Set of utility functions for use by EcoHealth Alliance researchers in working with Open Data Kit XLSForms. These functions are aimed at aiding users in the data cleaning and data validation process using information found in the ODK XLSForms.
You can install the development version of formstools like so:
if (!require(remotes)) install.packages("remotes")
remotes::install_github("ecohealthalliance/formstools)
Currently, the formstools
package can:
Extract the questions for select_one
and select_multiple
types of questions in a given/specified XLSForm
The get_questions()
function extracts the questions for all or for
specified select_one
and select_multiple
types of questions. The
function can be used as follows:
## Load library
library(formstools)
## Extract all questions for all select_one and select_multiple types of questions
## in the example XLSForm ghana_community_form.xlsx
get_questions(
xlsform = system.file("extdata", "ghana_community_form.xlsx", package = "formstools")
)
#> # A tibble: 104 × 5
#> type list_name name `label::English (en)` label::Some_other_la…¹
#> <chr> <chr> <chr> <chr> <lgl>
#> 1 select_one yes_no consent_s… Consent Form Adminis… NA
#> 2 select_one region com_id_re… Region: NA
#> 3 select_one district com_id_di… District: NA
#> 4 select_one community com_id_co… Community: NA
#> 5 select_one gender c01_gender 01. What is your gen… NA
#> 6 select_one pray c02_pray 02. Where do you pra… NA
#> 7 select_one lived_here c04_long_… 04. How long have yo… NA
#> 8 select_one yes_no c08_have_… I am going to read y… NA
#> 9 select_one yes_no c06_tv 06. TV NA
#> 10 select_one yes_no c07_consi… 07. Consistent elect… NA
#> # ℹ 94 more rows
#> # ℹ abbreviated name: ¹`label::Some_other_language`
The get_questions
function can also extract questions for specific
select_one
or select_multiple
types of questions if the user knows
the list_name
as shown below:
## Extract all questions for select_one and/or select_multiple types of questions
## in the example XLSForm ghana_community_form.xlsx for the list_name gender
get_questions(
xlsform = system.file("extdata", "ghana_community_form.xlsx", package = "formstools"),
choice_name = "gender"
)
#> # A tibble: 1 × 5
#> type list_name name `label::English (en)` label::Some_other_la…¹
#> <chr> <chr> <chr> <chr> <lgl>
#> 1 select_one gender c01_gender 01. What is your gender NA
#> # ℹ abbreviated name: ¹`label::Some_other_language`
Extract the choices for select_one
and select_multiple
types of questions in a given/specified XLSForm
The get_choices()

DATASET EXTRACT —
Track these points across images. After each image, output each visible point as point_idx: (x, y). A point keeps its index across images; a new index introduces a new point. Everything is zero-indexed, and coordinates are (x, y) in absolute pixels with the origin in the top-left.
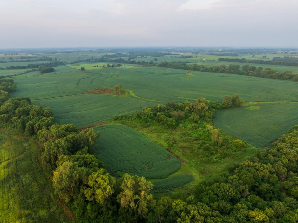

THINGS TO DO —
1. Reproduce the formstools text from "function extracts the" to "library(formstools)".
2. Summarize the formstools text in two sentences.
The listing can be set aside, since nothing here depends on it.

ANSWERS TO THE EXERCISES —
1.
function extracts the questions for all or for
specified select_one
and select_multiple
types of questions. The
function can be used as follows:
## Load library
library(formstools)

2. The formstools package is a set of utility functions that helps EcoHealth Alliance researchers clean and validate data using information found in Open Data Kit XLSForms, and its development version can be installed from GitHub with remotes. Its get_questions() function extracts the select_one and select_multiple questions in an XLSForm, either all of them or only those for a list_name the user specifies.